Forcing—bringing plants into bloom out of season—is the perfect winter garden project. And no candidate for forcing is bigger and bawdier than amaryllis! Because this South American bulb’s natural bloom time lines up with North America’s winter, amaryllis is a cinch to force.
This winter bloomer is ubiquitous at Christmas time, when red, white, and pink varieties take center stage. But amaryllis can be even more welcome in February, when you’re dying for a shot of spring.
Single blooms are most common, but you can also find frilly doubles or exotic forms. And you’re not limited to the Christmas colors, either; amaryllis is also available in orange, salmon, pinks, and green-yellow.
Choosing Your Bulbs
The botanical name is Hippeastrum, (meaning “knight’s star”), but cultivars for forcing indoors are usually sold as “amaryllis.”

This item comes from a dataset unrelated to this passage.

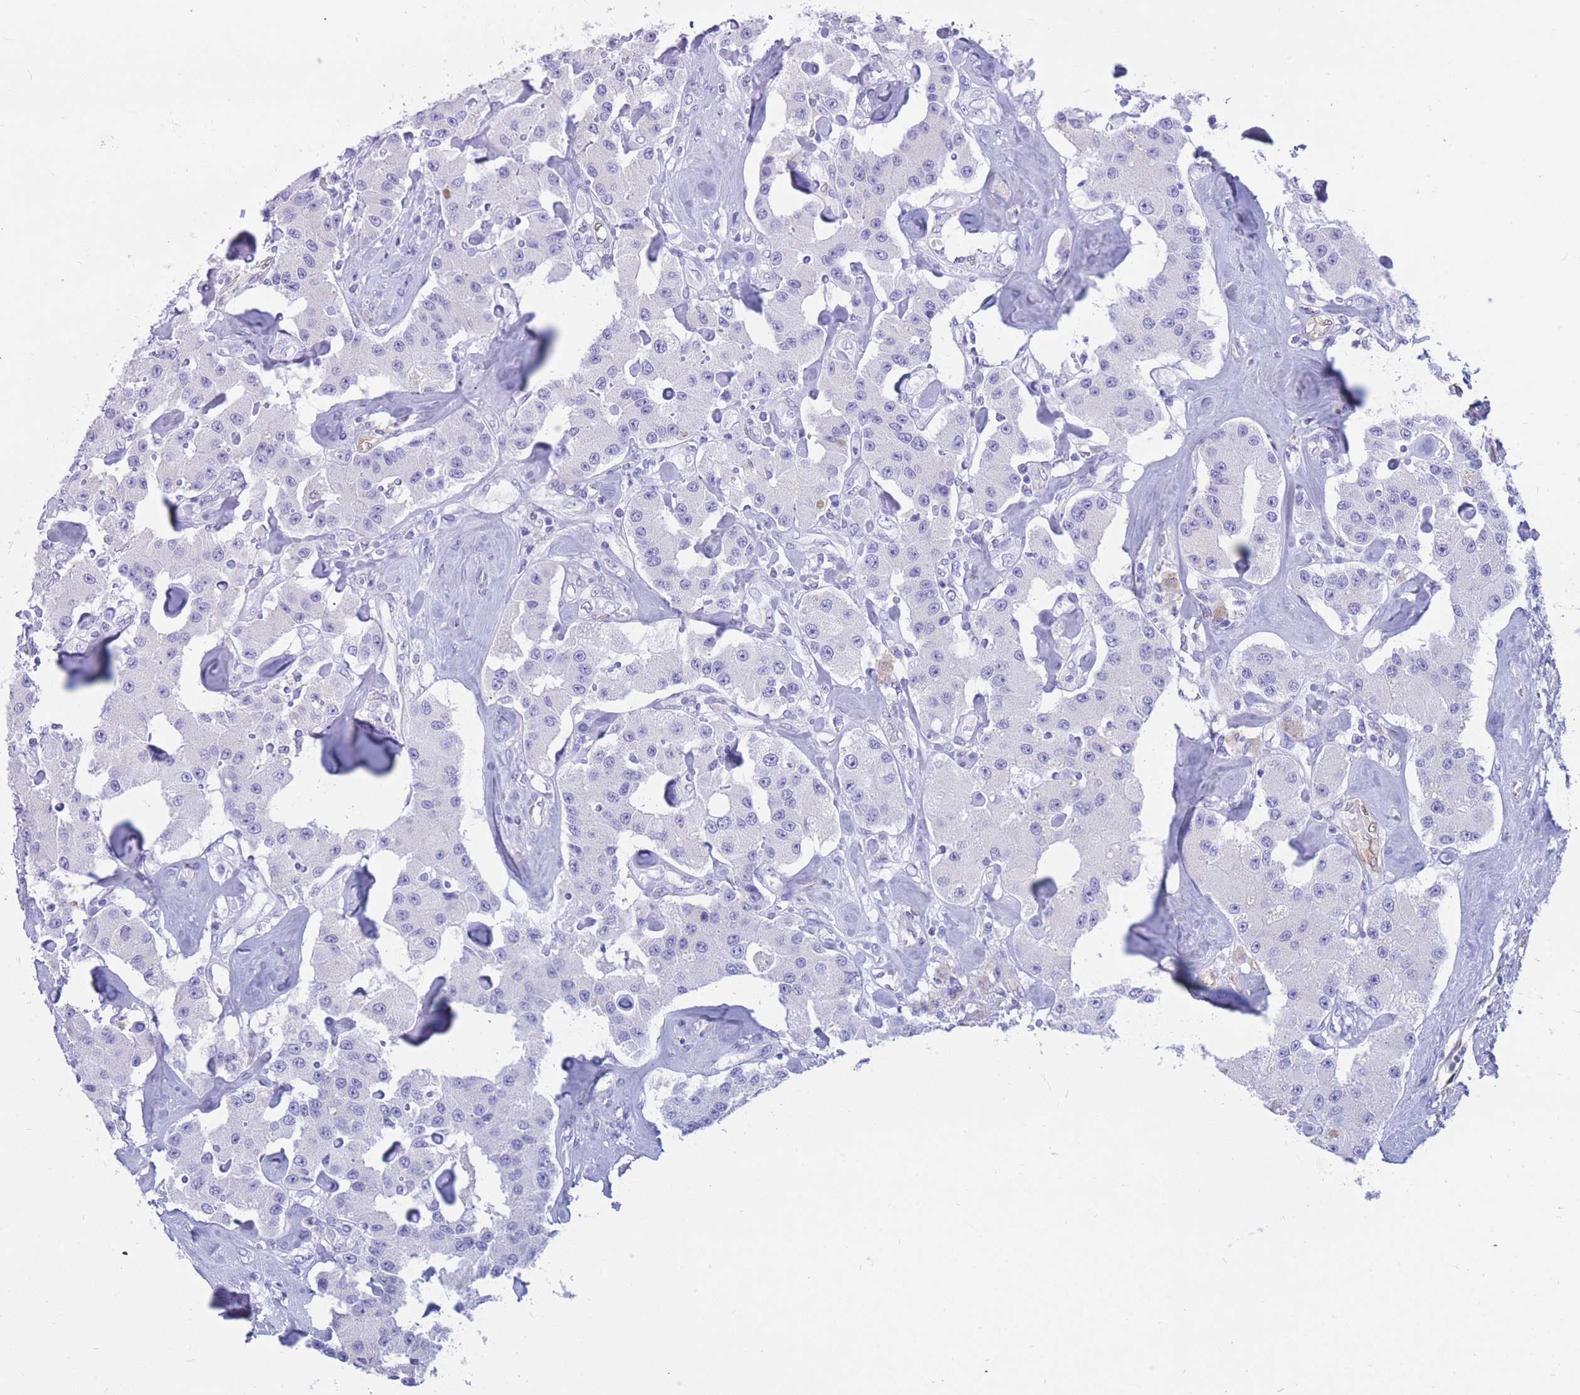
{"staining": {"intensity": "negative", "quantity": "none", "location": "none"}, "tissue": "carcinoid", "cell_type": "Tumor cells", "image_type": "cancer", "snomed": [{"axis": "morphology", "description": "Carcinoid, malignant, NOS"}, {"axis": "topography", "description": "Pancreas"}], "caption": "Protein analysis of carcinoid exhibits no significant expression in tumor cells. Nuclei are stained in blue.", "gene": "SULT1A1", "patient": {"sex": "male", "age": 41}}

Kits that include a container and potting mix are a popular gift. Bulbs sold in a wax coating make an even tidier gift package; they require no water or soil. But to us, that takes all the fun out of growing them.
Instead, we prefer to purchase individual bulbs from online sellers like John Scheepers when we order our hardy bulbs in August. Order early; they sell out quickly!
You might also purchase amaryllis at a local independent garden center. Avoid big-box stores, which rarely store the bulbs correctly, increasing the chance they’ll start growing before you’re ready.
Choose large, firm bulbs. Large bulbs mean more stems and more blooms. Emerging leaves or stems are fine as long as the new growth looks healthy.
Store your bulbs in paper bags in a cool, dark place until you’re ready to start forcing them.
Forcing Your Amaryllis
- Choose a pot that is about one inch larger in diameter than your amaryllis bulb. The best pots are tall, narrow, and bottom heavy. Make sure your pot has drainage holes.
- To keep soil in the pot, put a piece of screening or a couple of broken pieces of crockery over the drainage hole. You might want to add some gravel or marbles at the bottom for extra weight (those blooms get heavy), but it’s not absolutely necessary. Add a layer of regular potting mix.
- Plant your bulb deep in the pot, so the narrow sides of the container can help hold up the stems and foliage. Put the bulb in pointy end up. Then fill the pot with soil, leaving about the top 1/3 to 1/2 of the bulb exposed.
- Water thoroughly. You can put the pot on a saucer to catch water, or put your planting pot inside a cachepot (a decorative pot without drainage holes).
- Move your pot to a brightly lit, warm (60°F) spot out of direct sunlight. Amaryllis is toxic to both cats and dogs. So unless your cat isn’t interested in plants (like Irv in the photo below), put it out of pets’ reach.
- Don’t water your amaryllis again until the flower bud and stalk appear, anywhere from two weeks to a month.
- Keep your bulb well watered (so that soil is slightly moist to the touch. Because these bulbs fill their pots so thoroughly, you might need to water almost every day.
- Enjoy those knockout blooms!
If you’ve forced your bulb in soil, you can coax it into blooming again next year.
- After the flowers are done, cut the blooms off but leave the stalks until they turn yellow. Move the pot to a sunny spot and watch for the foliage to emerge.
- Treat your amaryllis like a houseplant the rest of the winter, watering and fertilizing regularly.
- Once outdoor temps are consistently above 55°F, harden off your amaryllis by leaving it outside for gradually longer periods.
- Let your pot vacation outside in a sunny spot through the summer. To reduce the need for watering, you can sink the entire pot into the soil in a sunny garden bed.
- In September, stop watering. Move the pot under cover so it won’t get rain either. Withholding water this way nudges it into dormancy.
- After the foliage dies back (but before frost), cut off the foliage and store the whole, completely dry pot in a cool dark place.
When you’re ready to force, water your bulb thoroughly and start the cycle again!